Washington, Tallahassee hold keys to healthcare costs
Healthcare costs are predicted to rise this year, but it’s not known yet whether it will be a slight or dramatic increase.
“What will happen with healthcare costs is not unrelated to what happens in Washington and in Tallahassee,” said Linda Quick, former president of the South Florida Hospital & Healthcare Association and now president of Quick-Bernstein Connection Group, a consulting firm.
“Insurance prices in Florida are already higher than they are in other states, and they will continue to increase in single digits, year over year.”
If the Affordable Care Act is eliminated, with it will go the requirements that insurance companies offer certain benefits as a baseline, she said. “In order to be price-competitive, insurance companies could eliminate benefits. Employer-based plans won’t change as much as the private market.”

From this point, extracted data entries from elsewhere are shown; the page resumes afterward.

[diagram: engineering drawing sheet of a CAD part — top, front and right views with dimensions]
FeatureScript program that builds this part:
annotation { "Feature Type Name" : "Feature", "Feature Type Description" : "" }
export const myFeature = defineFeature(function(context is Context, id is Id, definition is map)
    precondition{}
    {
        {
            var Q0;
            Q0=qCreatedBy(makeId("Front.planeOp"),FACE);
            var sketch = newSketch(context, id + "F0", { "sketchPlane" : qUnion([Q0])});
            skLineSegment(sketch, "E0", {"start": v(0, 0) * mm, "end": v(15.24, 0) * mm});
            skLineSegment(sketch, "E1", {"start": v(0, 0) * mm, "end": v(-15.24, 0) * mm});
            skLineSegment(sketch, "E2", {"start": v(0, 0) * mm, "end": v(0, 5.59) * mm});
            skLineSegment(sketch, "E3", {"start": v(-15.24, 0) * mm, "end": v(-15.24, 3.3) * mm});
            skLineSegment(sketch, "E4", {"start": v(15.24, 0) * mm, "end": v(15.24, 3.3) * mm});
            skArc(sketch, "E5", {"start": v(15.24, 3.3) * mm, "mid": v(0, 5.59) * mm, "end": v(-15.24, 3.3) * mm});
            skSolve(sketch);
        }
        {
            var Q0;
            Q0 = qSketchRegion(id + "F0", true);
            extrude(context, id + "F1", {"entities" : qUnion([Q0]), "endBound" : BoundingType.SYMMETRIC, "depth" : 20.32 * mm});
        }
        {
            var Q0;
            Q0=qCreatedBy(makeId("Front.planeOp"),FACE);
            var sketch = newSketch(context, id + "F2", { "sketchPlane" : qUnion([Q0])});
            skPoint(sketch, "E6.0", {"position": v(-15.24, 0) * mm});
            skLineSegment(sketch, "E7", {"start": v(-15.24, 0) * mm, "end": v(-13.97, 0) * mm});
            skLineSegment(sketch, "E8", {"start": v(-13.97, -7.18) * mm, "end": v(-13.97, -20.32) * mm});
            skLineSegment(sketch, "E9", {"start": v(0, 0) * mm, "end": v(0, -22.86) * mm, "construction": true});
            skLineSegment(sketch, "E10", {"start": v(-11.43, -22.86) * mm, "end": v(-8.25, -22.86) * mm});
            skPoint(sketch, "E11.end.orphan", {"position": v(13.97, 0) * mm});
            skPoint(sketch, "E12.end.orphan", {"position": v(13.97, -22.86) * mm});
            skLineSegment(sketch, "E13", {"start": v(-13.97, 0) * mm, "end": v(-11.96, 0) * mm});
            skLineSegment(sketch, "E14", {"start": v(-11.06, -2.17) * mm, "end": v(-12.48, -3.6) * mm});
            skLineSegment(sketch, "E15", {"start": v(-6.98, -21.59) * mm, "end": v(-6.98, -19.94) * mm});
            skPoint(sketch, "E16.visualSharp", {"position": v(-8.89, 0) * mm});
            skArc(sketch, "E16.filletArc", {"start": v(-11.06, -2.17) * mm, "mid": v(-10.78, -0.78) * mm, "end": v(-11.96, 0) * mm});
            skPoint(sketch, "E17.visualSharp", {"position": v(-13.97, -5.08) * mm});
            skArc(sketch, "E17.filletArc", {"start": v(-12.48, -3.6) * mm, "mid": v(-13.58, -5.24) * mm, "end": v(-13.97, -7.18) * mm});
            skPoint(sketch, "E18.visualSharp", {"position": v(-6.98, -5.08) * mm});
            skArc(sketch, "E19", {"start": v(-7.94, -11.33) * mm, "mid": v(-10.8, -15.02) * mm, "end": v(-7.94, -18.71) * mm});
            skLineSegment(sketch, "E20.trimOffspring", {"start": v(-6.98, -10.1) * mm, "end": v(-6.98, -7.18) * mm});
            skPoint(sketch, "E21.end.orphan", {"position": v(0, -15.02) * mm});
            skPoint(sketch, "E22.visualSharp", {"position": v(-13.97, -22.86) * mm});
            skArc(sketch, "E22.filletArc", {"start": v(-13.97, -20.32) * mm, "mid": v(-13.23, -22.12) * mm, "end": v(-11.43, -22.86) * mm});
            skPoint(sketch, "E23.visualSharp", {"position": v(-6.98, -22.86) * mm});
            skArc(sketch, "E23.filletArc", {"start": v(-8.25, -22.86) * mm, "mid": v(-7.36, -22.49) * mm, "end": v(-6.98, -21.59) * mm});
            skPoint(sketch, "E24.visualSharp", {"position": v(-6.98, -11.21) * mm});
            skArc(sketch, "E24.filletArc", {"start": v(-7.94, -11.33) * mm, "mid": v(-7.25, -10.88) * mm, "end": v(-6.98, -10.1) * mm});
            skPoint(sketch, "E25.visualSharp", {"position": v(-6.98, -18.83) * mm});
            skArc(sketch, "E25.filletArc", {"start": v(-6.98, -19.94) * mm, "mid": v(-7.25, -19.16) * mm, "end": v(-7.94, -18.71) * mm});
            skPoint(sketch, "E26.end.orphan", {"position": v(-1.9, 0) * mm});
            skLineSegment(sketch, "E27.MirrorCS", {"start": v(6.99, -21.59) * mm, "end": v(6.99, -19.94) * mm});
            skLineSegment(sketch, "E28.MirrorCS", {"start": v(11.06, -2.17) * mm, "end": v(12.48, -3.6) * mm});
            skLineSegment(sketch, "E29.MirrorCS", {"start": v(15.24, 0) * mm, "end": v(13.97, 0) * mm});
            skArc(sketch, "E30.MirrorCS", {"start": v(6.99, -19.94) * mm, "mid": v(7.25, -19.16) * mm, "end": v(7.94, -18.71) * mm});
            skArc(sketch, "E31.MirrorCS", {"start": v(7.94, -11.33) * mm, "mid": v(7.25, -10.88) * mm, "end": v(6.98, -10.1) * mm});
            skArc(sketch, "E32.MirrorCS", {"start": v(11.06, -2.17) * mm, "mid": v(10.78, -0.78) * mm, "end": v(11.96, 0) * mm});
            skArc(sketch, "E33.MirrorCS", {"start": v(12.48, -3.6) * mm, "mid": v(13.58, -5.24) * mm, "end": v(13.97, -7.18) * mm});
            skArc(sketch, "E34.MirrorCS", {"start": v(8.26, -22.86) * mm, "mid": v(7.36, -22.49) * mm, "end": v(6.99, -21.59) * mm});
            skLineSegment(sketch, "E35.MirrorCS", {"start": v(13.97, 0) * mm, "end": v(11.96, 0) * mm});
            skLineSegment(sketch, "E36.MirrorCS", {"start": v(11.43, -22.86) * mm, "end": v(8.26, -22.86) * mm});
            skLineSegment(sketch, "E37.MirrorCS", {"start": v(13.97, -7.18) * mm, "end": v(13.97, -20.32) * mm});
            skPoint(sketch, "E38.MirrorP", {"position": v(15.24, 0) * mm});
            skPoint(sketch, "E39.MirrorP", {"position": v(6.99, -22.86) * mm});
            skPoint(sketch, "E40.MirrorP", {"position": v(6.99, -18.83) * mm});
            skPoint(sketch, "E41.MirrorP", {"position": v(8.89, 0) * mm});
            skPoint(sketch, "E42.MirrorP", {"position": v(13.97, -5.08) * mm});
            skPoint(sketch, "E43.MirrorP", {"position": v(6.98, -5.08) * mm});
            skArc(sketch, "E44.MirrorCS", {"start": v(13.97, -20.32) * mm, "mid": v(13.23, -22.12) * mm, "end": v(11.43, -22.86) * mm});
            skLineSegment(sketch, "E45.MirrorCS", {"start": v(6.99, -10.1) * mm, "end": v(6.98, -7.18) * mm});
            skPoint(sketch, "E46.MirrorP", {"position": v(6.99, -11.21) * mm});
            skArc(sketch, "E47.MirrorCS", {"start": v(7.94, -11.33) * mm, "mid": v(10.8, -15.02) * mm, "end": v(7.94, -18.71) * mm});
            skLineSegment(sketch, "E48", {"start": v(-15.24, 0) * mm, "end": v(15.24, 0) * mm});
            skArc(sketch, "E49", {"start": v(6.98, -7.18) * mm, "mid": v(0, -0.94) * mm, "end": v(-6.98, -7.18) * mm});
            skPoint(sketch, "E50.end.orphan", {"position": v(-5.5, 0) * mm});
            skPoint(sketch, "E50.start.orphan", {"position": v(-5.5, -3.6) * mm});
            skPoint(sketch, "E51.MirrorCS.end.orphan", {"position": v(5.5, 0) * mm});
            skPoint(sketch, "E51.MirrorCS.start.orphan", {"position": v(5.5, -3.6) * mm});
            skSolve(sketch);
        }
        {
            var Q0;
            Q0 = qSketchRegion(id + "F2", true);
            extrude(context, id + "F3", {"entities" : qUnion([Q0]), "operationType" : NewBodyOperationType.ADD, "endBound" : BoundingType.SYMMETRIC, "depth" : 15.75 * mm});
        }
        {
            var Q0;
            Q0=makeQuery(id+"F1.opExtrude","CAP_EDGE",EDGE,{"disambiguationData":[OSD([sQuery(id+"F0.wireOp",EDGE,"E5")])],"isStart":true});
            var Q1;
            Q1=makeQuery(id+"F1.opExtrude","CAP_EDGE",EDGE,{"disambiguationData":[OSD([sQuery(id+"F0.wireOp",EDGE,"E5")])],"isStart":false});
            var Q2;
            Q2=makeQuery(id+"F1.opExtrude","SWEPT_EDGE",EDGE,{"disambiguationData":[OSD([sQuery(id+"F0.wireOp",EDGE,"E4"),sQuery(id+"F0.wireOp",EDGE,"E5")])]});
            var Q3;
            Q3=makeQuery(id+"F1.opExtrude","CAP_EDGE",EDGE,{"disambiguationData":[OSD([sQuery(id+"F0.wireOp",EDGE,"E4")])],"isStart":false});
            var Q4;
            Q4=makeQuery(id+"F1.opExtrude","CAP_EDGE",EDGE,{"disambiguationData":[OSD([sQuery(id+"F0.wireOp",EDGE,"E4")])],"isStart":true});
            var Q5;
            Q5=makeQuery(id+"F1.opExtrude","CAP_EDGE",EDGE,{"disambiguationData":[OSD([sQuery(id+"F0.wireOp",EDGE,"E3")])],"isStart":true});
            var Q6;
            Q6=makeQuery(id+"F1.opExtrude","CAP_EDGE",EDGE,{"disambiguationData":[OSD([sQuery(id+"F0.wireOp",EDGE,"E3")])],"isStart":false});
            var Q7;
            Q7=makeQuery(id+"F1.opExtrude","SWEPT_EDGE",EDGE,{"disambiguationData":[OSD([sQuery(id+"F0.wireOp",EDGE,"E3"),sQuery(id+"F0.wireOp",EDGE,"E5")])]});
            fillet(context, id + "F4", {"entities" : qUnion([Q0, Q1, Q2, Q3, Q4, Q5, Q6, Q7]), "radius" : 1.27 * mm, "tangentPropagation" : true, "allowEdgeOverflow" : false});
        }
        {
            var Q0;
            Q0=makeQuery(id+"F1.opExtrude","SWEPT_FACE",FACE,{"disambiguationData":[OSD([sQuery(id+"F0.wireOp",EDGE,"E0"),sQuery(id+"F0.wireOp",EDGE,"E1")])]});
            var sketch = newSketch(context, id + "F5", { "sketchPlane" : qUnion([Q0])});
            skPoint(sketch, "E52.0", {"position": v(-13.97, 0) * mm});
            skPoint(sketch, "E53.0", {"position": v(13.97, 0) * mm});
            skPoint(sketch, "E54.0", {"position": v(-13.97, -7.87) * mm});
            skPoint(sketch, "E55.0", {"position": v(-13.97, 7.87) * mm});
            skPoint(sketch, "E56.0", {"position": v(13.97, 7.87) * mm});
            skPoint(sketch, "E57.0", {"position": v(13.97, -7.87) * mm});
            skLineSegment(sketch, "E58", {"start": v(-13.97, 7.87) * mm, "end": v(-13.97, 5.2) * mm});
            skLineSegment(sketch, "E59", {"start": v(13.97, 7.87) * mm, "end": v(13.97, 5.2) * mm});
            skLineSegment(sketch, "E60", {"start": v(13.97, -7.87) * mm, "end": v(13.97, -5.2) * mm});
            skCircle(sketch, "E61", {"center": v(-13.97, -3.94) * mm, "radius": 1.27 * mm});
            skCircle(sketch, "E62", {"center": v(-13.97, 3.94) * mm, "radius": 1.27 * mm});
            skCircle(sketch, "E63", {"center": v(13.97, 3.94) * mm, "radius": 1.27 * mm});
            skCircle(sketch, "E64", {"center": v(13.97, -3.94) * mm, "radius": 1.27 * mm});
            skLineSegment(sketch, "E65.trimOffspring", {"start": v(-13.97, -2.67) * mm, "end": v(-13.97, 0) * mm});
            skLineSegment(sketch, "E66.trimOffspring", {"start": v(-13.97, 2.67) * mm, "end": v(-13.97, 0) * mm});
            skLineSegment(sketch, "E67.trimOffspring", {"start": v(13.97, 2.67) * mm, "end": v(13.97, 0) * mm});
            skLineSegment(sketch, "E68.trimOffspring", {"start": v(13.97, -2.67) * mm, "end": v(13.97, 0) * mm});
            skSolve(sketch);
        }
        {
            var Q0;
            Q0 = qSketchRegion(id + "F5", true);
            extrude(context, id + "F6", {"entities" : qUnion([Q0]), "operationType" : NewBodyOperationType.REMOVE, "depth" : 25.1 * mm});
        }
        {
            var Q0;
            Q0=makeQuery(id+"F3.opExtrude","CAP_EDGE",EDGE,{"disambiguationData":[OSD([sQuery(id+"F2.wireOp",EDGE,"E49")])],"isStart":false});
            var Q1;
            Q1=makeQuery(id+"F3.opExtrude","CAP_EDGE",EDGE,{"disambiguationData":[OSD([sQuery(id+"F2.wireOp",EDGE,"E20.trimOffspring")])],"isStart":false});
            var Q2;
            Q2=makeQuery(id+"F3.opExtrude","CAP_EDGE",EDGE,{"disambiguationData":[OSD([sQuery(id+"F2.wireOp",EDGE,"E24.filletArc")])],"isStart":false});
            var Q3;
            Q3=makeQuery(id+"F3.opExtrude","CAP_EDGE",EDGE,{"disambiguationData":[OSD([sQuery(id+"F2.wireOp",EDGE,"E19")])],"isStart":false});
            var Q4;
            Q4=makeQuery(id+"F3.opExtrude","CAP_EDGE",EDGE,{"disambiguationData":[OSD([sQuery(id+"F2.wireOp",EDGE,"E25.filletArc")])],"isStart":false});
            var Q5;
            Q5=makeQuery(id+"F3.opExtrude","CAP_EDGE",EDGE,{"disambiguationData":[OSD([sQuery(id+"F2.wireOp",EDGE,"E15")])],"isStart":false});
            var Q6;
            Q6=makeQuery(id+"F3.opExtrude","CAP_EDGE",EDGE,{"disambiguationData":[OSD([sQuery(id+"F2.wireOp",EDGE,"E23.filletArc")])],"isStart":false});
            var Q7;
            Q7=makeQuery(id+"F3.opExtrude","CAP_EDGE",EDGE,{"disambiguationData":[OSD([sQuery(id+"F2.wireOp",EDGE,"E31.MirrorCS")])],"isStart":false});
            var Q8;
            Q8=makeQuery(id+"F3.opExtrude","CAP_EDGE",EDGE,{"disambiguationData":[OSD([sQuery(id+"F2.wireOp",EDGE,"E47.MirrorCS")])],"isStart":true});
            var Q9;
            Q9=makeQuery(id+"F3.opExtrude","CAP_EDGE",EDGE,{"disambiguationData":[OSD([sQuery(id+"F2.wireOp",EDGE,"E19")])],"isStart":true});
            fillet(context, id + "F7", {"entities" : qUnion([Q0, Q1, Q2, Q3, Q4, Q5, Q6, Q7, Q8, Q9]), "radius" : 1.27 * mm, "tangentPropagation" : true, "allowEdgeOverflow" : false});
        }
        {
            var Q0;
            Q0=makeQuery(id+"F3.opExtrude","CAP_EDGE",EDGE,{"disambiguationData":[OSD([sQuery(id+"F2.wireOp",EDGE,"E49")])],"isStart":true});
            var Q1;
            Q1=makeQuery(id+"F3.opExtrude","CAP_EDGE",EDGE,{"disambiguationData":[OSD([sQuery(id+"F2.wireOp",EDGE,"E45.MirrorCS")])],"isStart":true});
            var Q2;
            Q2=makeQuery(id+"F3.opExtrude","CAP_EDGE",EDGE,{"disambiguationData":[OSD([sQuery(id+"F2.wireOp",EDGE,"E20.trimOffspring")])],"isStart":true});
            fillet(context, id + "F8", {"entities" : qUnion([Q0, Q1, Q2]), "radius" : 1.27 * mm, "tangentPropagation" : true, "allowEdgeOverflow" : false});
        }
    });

The Florida Legislature has a history of turning a blind eye toward companies that sell what they call insurance, and in today’s anti-regulatory environment that will likely continue, she said. “They send you a card, but it’s useless,” Ms. Quick said. “They will find reasons to deny coverage. It looks like insurance, but it isn’t.”
The attitude in Tallahassee, espoused by Gov. Jeb Bush and now by Gov. Rick Scott, is that “anything that starts with the word ‘competitive’ is good,” she said. “So it’s buyer beware. Make sure what you’re buying is legitimate.”
There will be a push in Tallahassee, as there has been in previous years, to do away with the certificate of need process that mandates community need be demonstrated before healthcare facilities can be built or expanded. There will also be attempts by physician-group and other owners to expand hours for free-standing surgical centers and by hospitals to create more trauma centers.
“If you let anybody provide anything, costs will go up and quality will go down,” Ms. Quick said. Healthcare economics work opposite from consumer economics, observers say. Excess capacity – healthcare shorthand for more supply than demand – increases costs because of the tremendous overhead these facilities generate. When many facilities compete for skilled employees and other resources, and compete among themselves for the same pool of consumers, costs rise.
When healthcare costs rise, safety net facilities that draw mostly Medicaid and Medicare patients are among the first to feel the squeeze, said Keith Arnold, a senior principal and lobbyist in the Fort Myers office of the Buchanan Ingersoll & Rooney law firm.
“With Medicare and Medicaid, you’re told what you’re going to get paid, and there is no negotiating with the federal or state government. These are the two largest insurance programs in the country” and are a significant part of the landscape in South Florida, he said.
Meanwhile, there is no supply-side regulation, he said. “Nothing a provider purchases is regulated, from the equipment and supplies they buy to the capital that goes into running a hospital or clinic. There’s a very small margin, and many providers are upside down. It’s a very tenuous market for providers, and some are going out of business.”
A possible solution would be for “Congress to get its arms around this” and consider that facilities can’t keep up with rising costs if Medicare and Medicaid reimbursements are static, Mr. Arnold said.
“America continues to get older, and as baby boomers age, the number of people eligible for Medicare and the number of people of limited means is going to grow,” he said. “It makes it quite difficult, especially for mission-driven institutions.”
One component of providers’ expenses is pharmaceuticals, and there will be no breaks there, according to an article by Bob Kocher and Bryan Roberts in Fortune magazine last December.
“Drug prices will continue to rise uncontrolled,” the article predicts. “Despite the public shaming of Valeant and Mylan [which hiked prices for an anti-AIDS drug and the EpiPen, respectively], little is done by Congress to curtail or roll back price increases that far outpace inflation.
“Emblematic of the entire care delivery ecosystem being stacked against employers, when drug prices go up, everyone who touches the drug, including the drug makers, pharmacy benefit managers, pharmacies, and in some cases, providers, all make more money. Additionally, patients continue to be desensitized to super-expensive drugs through co-pay coupons and out-of-pocket maximums well below the price of their drugs.”